Alexandre Padilha alertou para os riscos de uso de monjaro sem acompanhamento médico e de canetas falsificadas

A iniciativa pretende analisar a segurança, os resultados clínicos e o impacto econômico da utilização desses medicamentos na rede pública - Foto: Divulgação

 

DEAMAZONIA MANAUS, AM – O ministro da Saúde, Alexandre Padilha, afirmou em entrevista ao jornal O Globo, neste domingo (21), que o governo vai iniciar um estudo para avaliar a possibilidade de oferecer canetas para tratamento da obesidade pelo Sistema Único de Saúde (SUS). A iniciativa pretende analisar a segurança, os resultados clínicos e o impacto econômico da utilização desses medicamentos na rede pública.

Segundo Padilha, o estudo será realizado com 250 pacientes acompanhados pelo Grupo Hospitalar Conceição, em um protocolo voltado a pessoas com obesidade grave e problemas associados, como comprometimentos cardíacos, que aguardam por cirurgia bariátrica.

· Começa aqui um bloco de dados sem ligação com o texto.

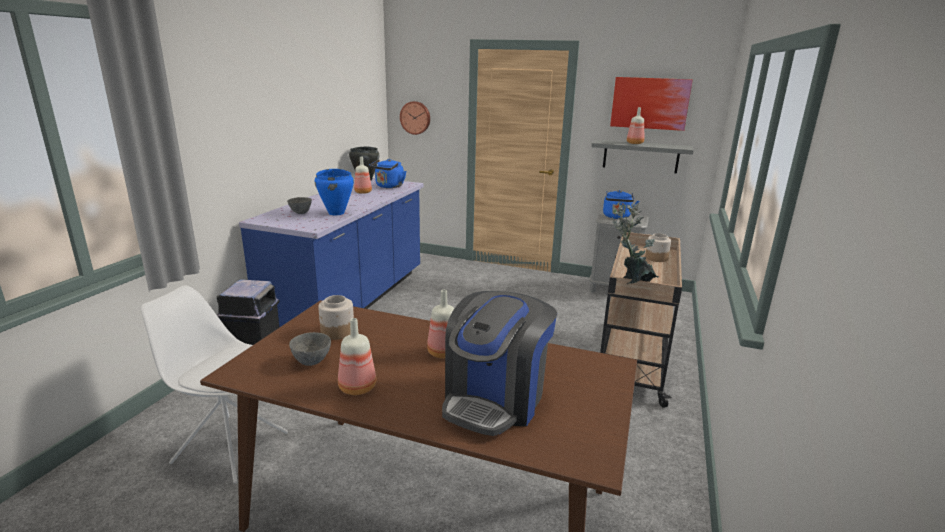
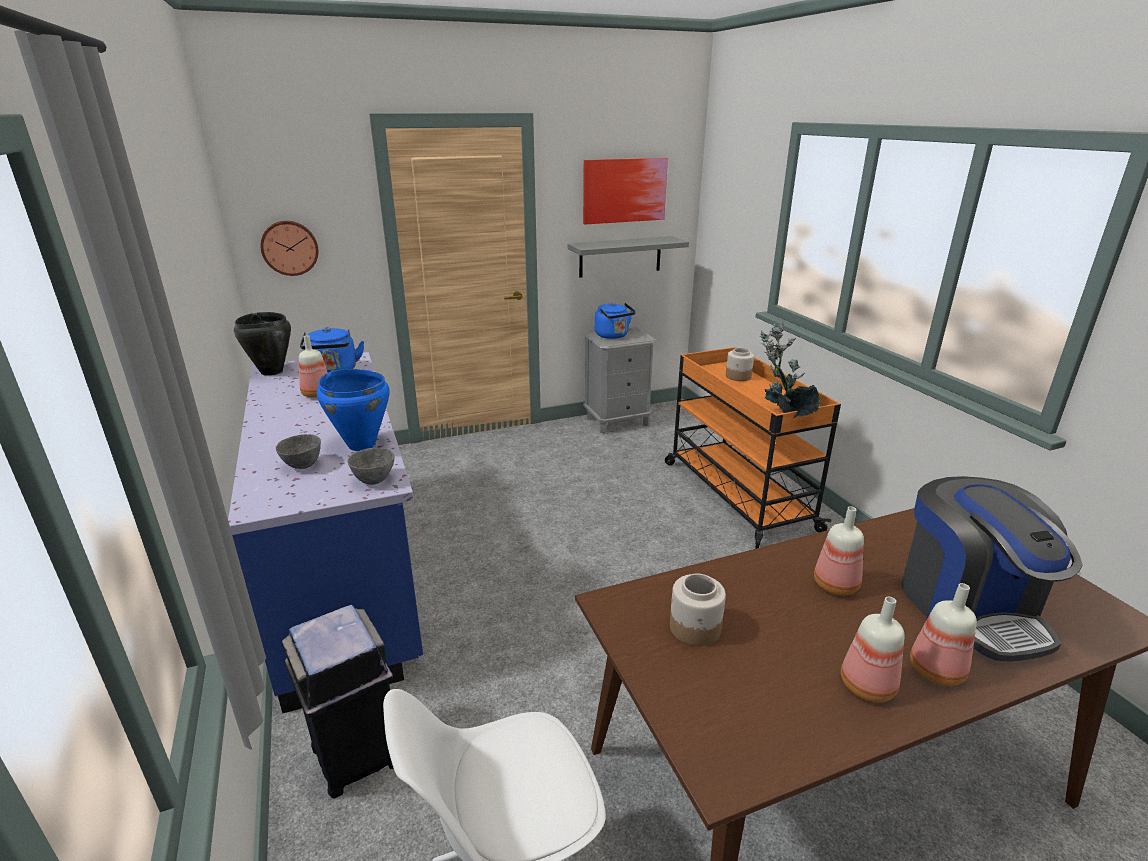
camera: 40 degrees left, 5 degrees up
grey bowl [289,332,331,366] -> grey bowl moved to [348,448,395,485]
beige cart [600,232,682,408] -> orange cart [665,347,841,549]
bottle [627,107,644,144] -> bottle moved to [910,583,977,686]

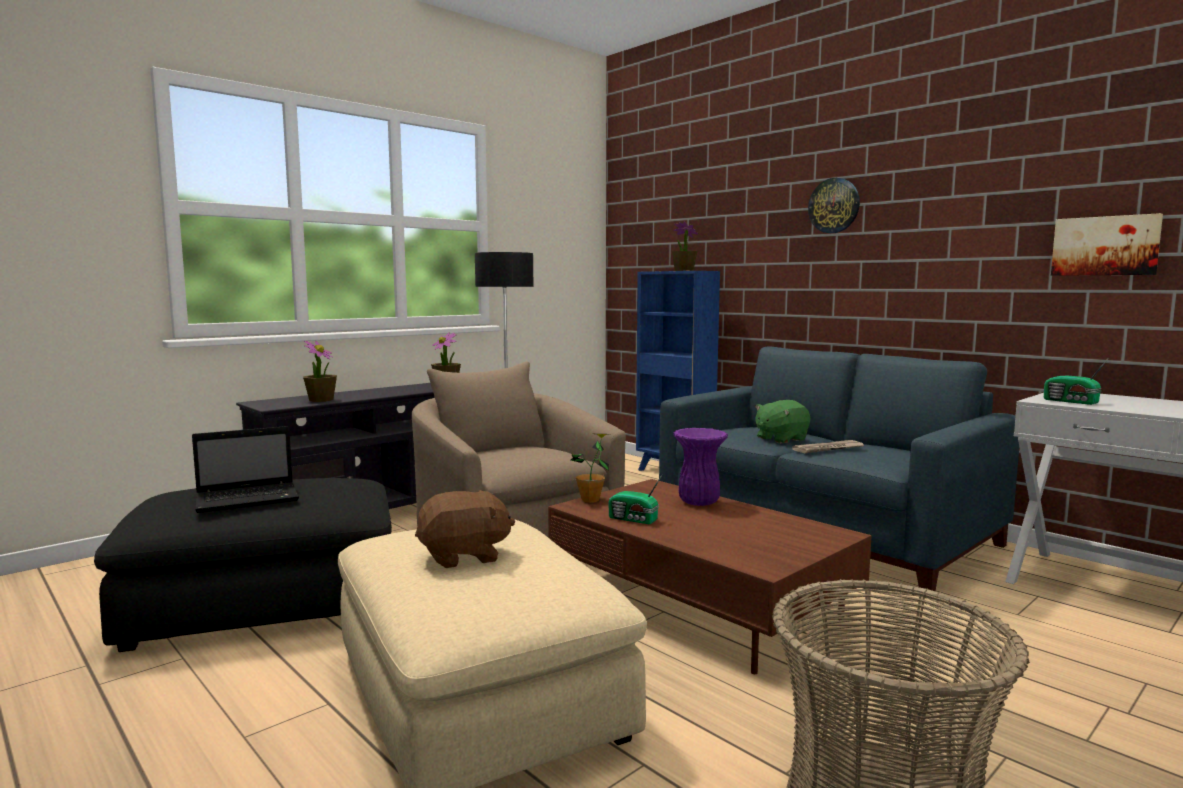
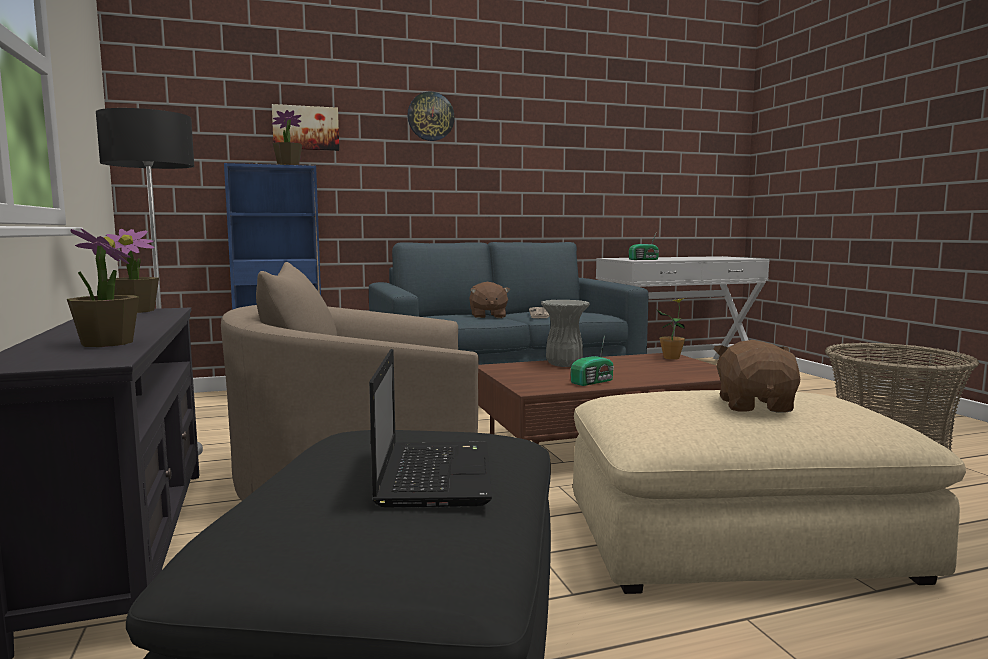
camera: 65 degrees left, 0 degrees up
potted plant [571,434,609,503] -> potted plant moved to [656,298,685,360]
purple vase [673,428,728,506] -> grey vase [541,300,589,367]
green plush toy [755,400,810,444] -> brown plush toy [469,282,510,318]
picture [1051,213,1163,276] -> picture moved to [272,104,339,151]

A avaliação deve servir como base para futuras decisões sobre a incorporação da tecnologia ao SUS.

O ministro destacou que as chamadas “canetas emagrecedoras”, como os medicamentos à base de semaglutida e tirzepatida, não devem ser tratadas como solução estética, mas como parte de um possível tratamento para casos específicos de obesidade e doenças relacionadas, como diabetes e complicações cardiovasculares.

Na entrevista, Padilha afirmou que o governo também busca ampliar a produção nacional desses medicamentos e estimular a concorrência no mercado para reduzir preços. De acordo com ele, mais registros e fabricantes no país podem contribuir para diminuir custos e facilitar o acesso da população.

O ministro explicou ainda que a incorporação de um medicamento ao SUS depende de avaliação técnica e dos resultados apresentados pelos estudos. O protocolo de acompanhamento deverá passar por análise ética antes do início e poderá durar meses, até cerca de um ano, para medir os impactos da utilização.

Padilha também alertou para os riscos do uso sem acompanhamento médico, citando a fiscalização contra produtos falsificados ou irregulares. Segundo ele, esses medicamentos precisam ser utilizados com indicação profissional e acompanhamento adequado.